Fuel prices jump 5.8 per cent pushed by record-level oil prices. Meanwhile, Beijing is buying crude from Libyan rebels. Inflation is up but big world banks believe it’s time to invest in Chinese stocks, signalling confidence in Beijing’s capacity to muzzle inflation.

Beijing (AsiaNews/Agencies) – China has increased the retail price of petrol and diesel to meet rising oil prices. It is also negotiating with Libyan rebels to buy oil. At the same time, big investment banks are responding favourably to China’s higher interest rates, saying, “it’s time” to buy Chinese stocks.

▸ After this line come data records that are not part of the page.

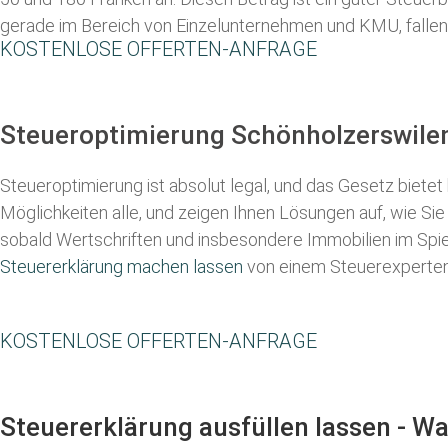
gerade im Bereich von Einzelunternehmen und KMU, fallen di
KOSTENLOSE OFFERTEN-ANFRAGE
Steueroptimierung Schönholzerswilen
Steueroptimierung ist absolut legal, und das Gesetz bietet
Möglichkeiten alle, und zeigen Ihnen Lösungen auf, wie Si
sobald Wertschriften und insbesondere Immobilien im Spiel
Steuererklärung machen lassen
von einem Steuerexperten a
KOSTENLOSE OFFERTEN-ANFRAGE
Steuererklärung ausfüllen lassen - W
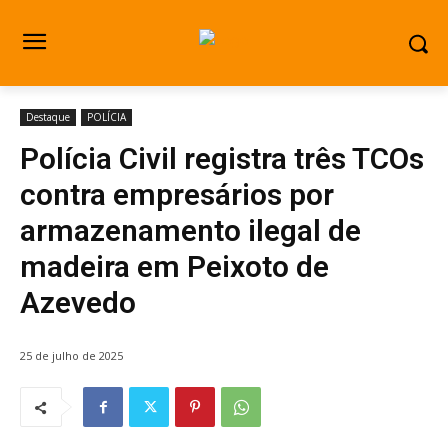
Destaque
POLÍCIA
Polícia Civil registra três TCOs
contra empresários por
armazenamento ilegal de
madeira em Peixoto de
Azevedo
25 de julho de 2025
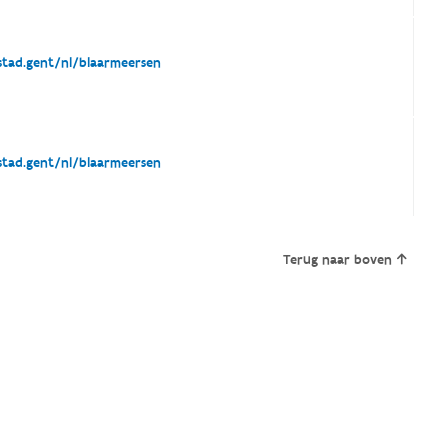
tad.gent/nl/blaarmeersen
tad.gent/nl/blaarmeersen
Terug naar boven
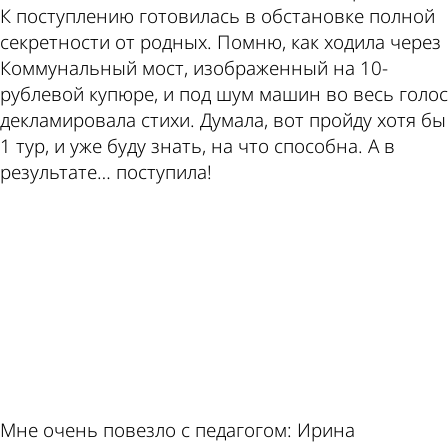
К поступлению готовилась в обстановке полной
секретности от родных. Помню, как ходила через
Коммунальный мост, изображенный на 10-
рублевой купюре, и под шум машин во весь голос
декламировала стихи. Думала, вот пройду хотя бы
1 тур, и уже буду знать, на что способна. А в
результате… поступила!
ad
Мне очень повезло с педагогом: Ирина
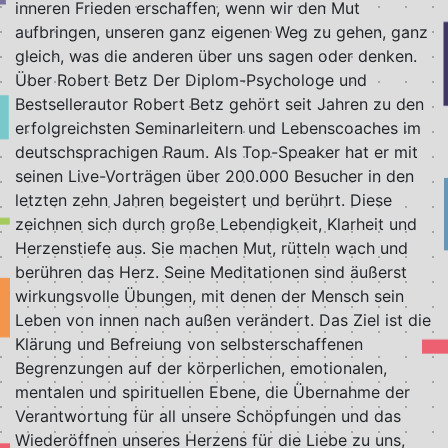
inneren Frieden erschaffen, wenn wir den Mut
aufbringen, unseren ganz eigenen Weg zu gehen, ganz
gleich, was die anderen über uns sagen oder denken.
Über Robert Betz Der Diplom-Psychologe und
Bestsellerautor Robert Betz gehört seit Jahren zu den
erfolgreichsten Seminarleitern und Lebenscoaches im
deutschsprachigen Raum. Als Top-Speaker hat er mit
seinen Live-Vorträgen über 200.000 Besucher in den
letzten zehn Jahren begeistert und berührt. Diese
zeichnen sich durch große Lebendigkeit, Klarheit und
Herzenstiefe aus. Sie machen Mut, rütteln wach und
berühren das Herz. Seine Meditationen sind äußerst
wirkungsvolle Übungen, mit denen der Mensch sein
Leben von innen nach außen verändert. Das Ziel ist die
Klärung und Befreiung von selbsterschaffenen
Begrenzungen auf der körperlichen, emotionalen,
mentalen und spirituellen Ebene, die Übernahme der
Verantwortung für all unsere Schöpfungen und das
Wiederöffnen unseres Herzens für die Liebe zu uns,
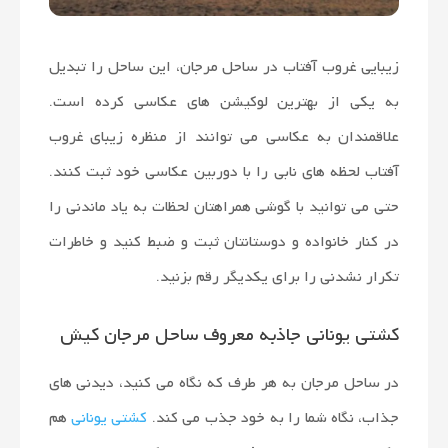
زیبایی غروب آفتاب در ساحل مرجان، این ساحل را تبدیل
به یکی از بهترین لوکیشن های عکاسی کرده است.
علاقمندان به عکاسی می توانند از منظره زیبای غروب
آفتاب لحظه های نابی را با دوربین عکاسی خود ثبت کنند.
حتی می توانید با گوشی همراهتان لحظات به یاد ماندنی را
در کنار خانواده و دوستانتان ثبت و ضبط کنید و خاطرات
تکرار نشدنی را برای یکدیگر رقم بزنید.
کشتی یونانی جاذبه معروف ساحل مرجان کیش
در ساحل مرجان به هر طرف که نگاه می کنید، دیدنی های
جذاب، نگاه شما را به خود جذب می کند.
کشتی یونانی
هم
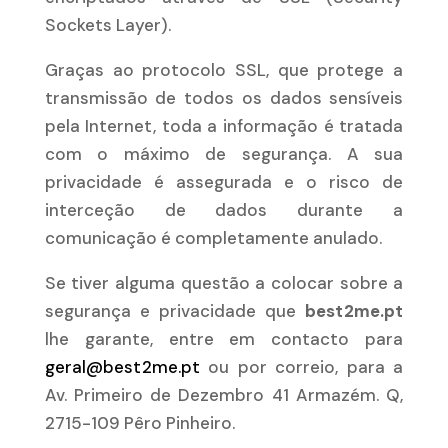
Sockets Layer).
Graças ao protocolo SSL, que protege a
transmissão de todos os dados sensíveis
pela Internet, toda a informação é tratada
com o máximo de segurança. A sua
privacidade é assegurada e o risco de
interceção de dados durante a
comunicação é completamente anulado.
Se tiver alguma questão a colocar sobre a
segurança e privacidade que
best2me.pt
lhe garante, entre em contacto para
geral@best2me.pt
ou por correio, para a
Av. Primeiro de Dezembro 41 Armazém. Q,
2715-109 Pêro Pinheiro.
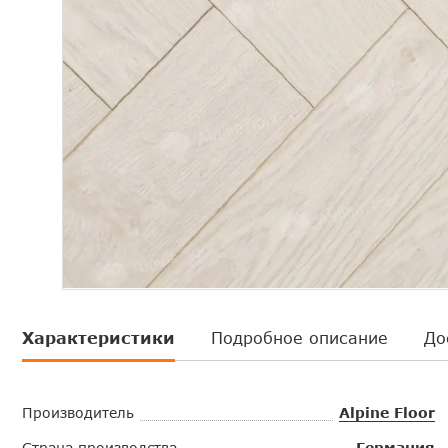
Характеристики
Подробное описание
До
Производитель
Alpine Floor
Страна производства
Германия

China’s rising interest rates, jacked up for the fourth time since October 2010 to 6.31 per cent, have spurred four of the world’s leading banks to say it is time to invest in Chinese stocks.

Credit Suisse Group AG boosted its 12-month forecast for the Hang Seng China Enterprises Index, also known as the H-share index, predicting a 28 per cent gain over the next 12 months. Goldman Sachs Group Inc. (GS) and Deutsche Bank AG (DBK) as well as others have also issued bullish forecasts as well.

Experts view this as a sign that many believe Beijing will be able to curb inflation without penalising economic growth, which the World Bank expects to be around 9 per cent in 2011.

Consumer prices jumped 4.9 percent in February from a year earlier, topping the government’s full-year target of 4 per cent. Inflation probably accelerated to 5.2 per cent in March.

Fuel prices rose 5.8 per cent today, the second hike this year, after oil reached a 30-month high (US$ 109 in New York yesterday).

Beijing has tried to hold fuel prices down to stop inflation and favour consumption and investments; even if it means having state-owned oil companies lose money.

Experts note however that the rise will not contain domestic fuel consumption. It also will not limit the losses of energy plants, which still have to take a shortfall, albeit of two rather than ten dollars.

In order to increase energy supplies, China has bought the first oil cargo from Libyan rebels via trading house Vitol.

For now, quantities from the rebels will be limited since the war has cut output in rebel-held areas. However, the deal is important because it provides the rebel government with greater recognition.

Previously, Beijing had criticised NATO air strikes against Libyan military positions in support of rebel forces.

Meanwhile, China’s central bank has said the yuan will start to be convertible with more currencies. At present, it can be exchanged with the US dollar, euro, yen, Hong Kong dollar, pound sterling, Russian rouble and Malaysian ringgit.

Bank officials have not mentioned which currencies but the report confirms China’s intention of giving the yuan greater international leverage.

Among operators, caution remains de rigueur however. Being used to Beijing’s small step policy, no one expects any major changes on the short run.